[!WARNING]
just backup copy
no more update here
refer: TC-prometheus-ha-architect-with-thanos.zh

Prometheus With Thanos Manually¶

架构描述¶

Prometheus 是一款开源的监控和报警工具，专为容器化和云原生架构的设计，通过基于 HTTP 的 Pull 模式采集时序数据，提供功能强大的查询语言 PromQL，并可视化呈现监控指标与生成报警信息。客户普遍采用其用于 Kubernetes 的监控体系建设。Amazon 也在 2021 年 9 月正式发布了托管的 Prometheus 服务（Amazon Managed Service for Prometheus）简化客户部署和使用。并且在 2023 年 11 月针对 EKS 发布了托管的 Prometheus 服务的无代理采集功能（新闻稿），进一步方便客户无需提前规划，从而可以开箱即用的使用 Prometheus 的相关组件。

截止本文发布之日，在亚马逊中国区域暂时没有发布托管的 Prometheus 服务。因此针对中国客户如何部署一套 Prometheus 监控平台的最佳实践指导可以帮助客户快速使用 Prometheus，从而将精力专注于业务需求。

独立 Kubernetes 集群通常使用 Prometheus Operator 部署所有相关组件包括 Alert Manager、Grafana 等。这种独立部署的监控架构优点是部署方便，数据持久化使用 EBS 也可以满足大部分场景下查询性能的要求，但缺点也显而易见，即无法保存太长时间的历史数据。而且当客户环境中集群数量较多，监控平台自身的可用性和可靠性要求较高，同时希望提供全局查询时，管理和维护的工作量也随之增加。
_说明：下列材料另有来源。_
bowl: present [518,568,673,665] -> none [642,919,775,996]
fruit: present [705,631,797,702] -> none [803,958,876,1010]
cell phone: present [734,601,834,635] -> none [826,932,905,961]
Thanos是一套开源组件，构建在 Prometheus 之上，用以解决 Prometheus 在多集群大规模环境下的高可用性、可扩展性限制。当需要做历史性能数据分析，或者使用 Prometheus 进行成本分析的场景都会依赖于较长时间的历史数据。Thanos 主要通过接收并存储 Prometheus 的多集群数据副本，并提供全局查询和一致性数据访问接口的方式，实现了对于 Prometheus 的可靠性、一致性和可用性保障，从而解决了 Prometheus 单集群在存储、查询历史数据和备份等方面的扩展性挑战。
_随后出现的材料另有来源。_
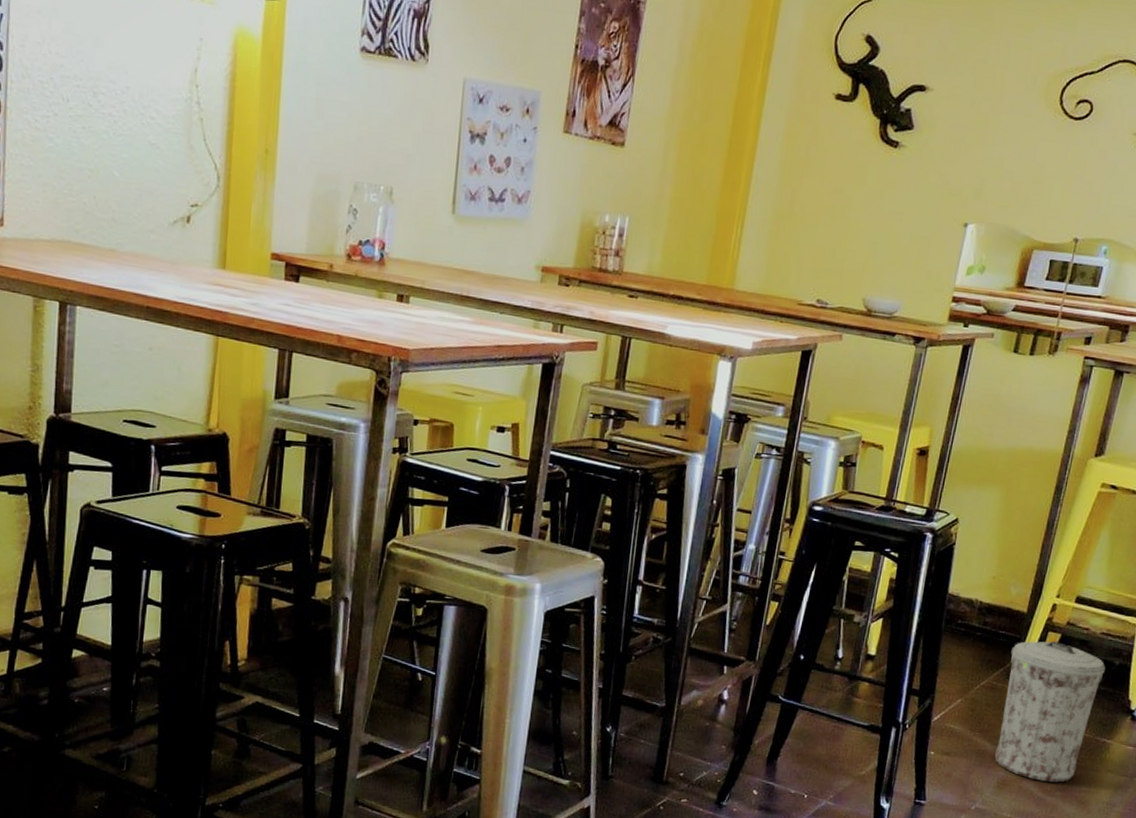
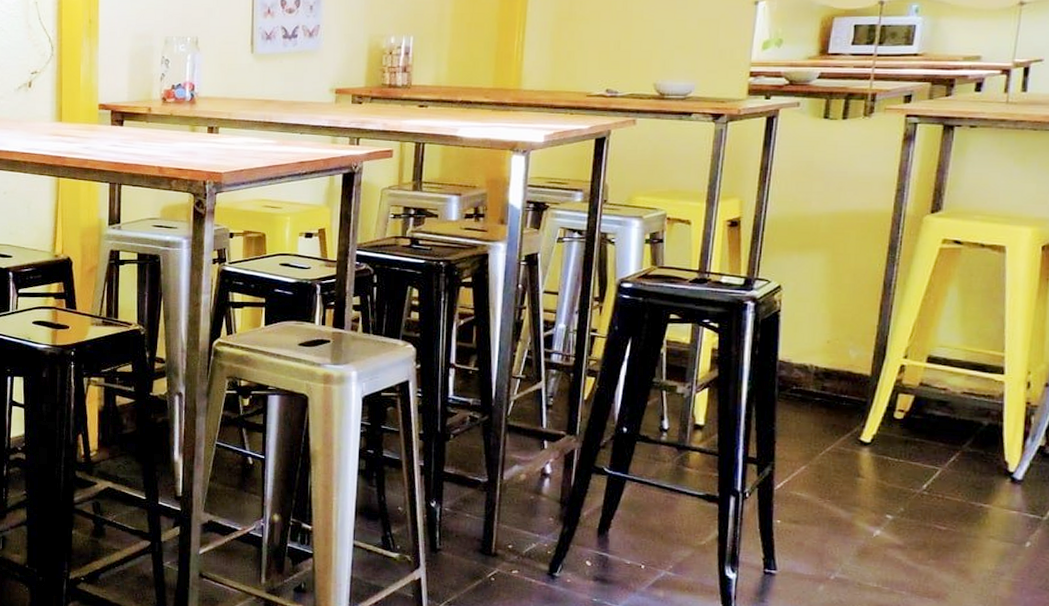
trash can: present [995,641,1105,783] -> none [851,403,972,550]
在讨论基于 Thanos 的各种 Prometheus 监控架构之前，我们先了解下 Thanos 及其常用的组件，更多详细信息可以参考 thanos.io 。

Sidecar（边车）：运行在 Prometheus 的 Pod 中，读取其数据以供查询和/或上传到云存储。
Store（存储网关）：用于从对象存储桶（例如：AWS S3）上查询数据。
Compactor（压缩器)：对存储在对象存储桶中的数据进行压缩、聚合历史数据以减小采样精度并长久保留。
Receive（接收器）：接收来自 Prometheus 远程写入日志的数据，并将其上传到对象存储。
Ruler（规则器）：针对 Thanos 中的数据评估记录和警报规则。
Query（查询器）：实现 Prometheus 的 v1 API，查询并汇总来自底层组件的数据。将所有数据源添加为 Query 的 Endpoint，包括 Sidecar、 Store、 Receive 等。
Query Frontend（查询前端）：实现 Prometheus 的 v1 API，将其代理给查询器，同时缓存响应，并可以拆分查询以提高性能。

第一种监控架构（对应下图蓝色和绿色集群及组件）：

被监控集群（Observee）部署 Prometheus 且启用 Thanos 的 Sidecar 方式将监控的历史数据定期归档到 S3，通过部署 Thanos Store 组件查询历史数据（下图中 Store 组件部署在监控集群中），被监控集群中不启用 Grafana 组件；
监控集群（Observer）除了部署 Prometheus 之外，将统一部署 Grafana 作为 Dashboard 展示。

第二种监控架构（对应下图红色集群及组件）:

被监控集群（Observee）除了启用 Thanos Sidecar 之外，还启用了 Prometheus 的 Remote Write 功能，将未归档的数据以 WAL 方式远程传输到部署在监控集群（Observer）上的 Thanos Receive，以保证数据的冗余度。 Thanos Receive 同样可以将历史监控数据归档到 S3 上，且支持被 Thanos Query 直接查询，同时避免直接查询 Sidecar 而给被监控集群带来额外的性能损耗。

第三种监控架构（对应下图黄色集群及组件）：

在多集群监控场景下，一般会在每个集群部署独立的 Prometheus 组件。Prometheus 提供 Agent Mode 针对这样的场景可以最小化资源占用，直接启用 Remote Write 功能将监控数据集中保存（可以是另一个 Prometheus 集群，或者 Thanos Receive 组件）。在 AWS 上可以使用托管的 Prometheus 服务作为集中监控数据持久化，提供最好的性能和最低的维护成本。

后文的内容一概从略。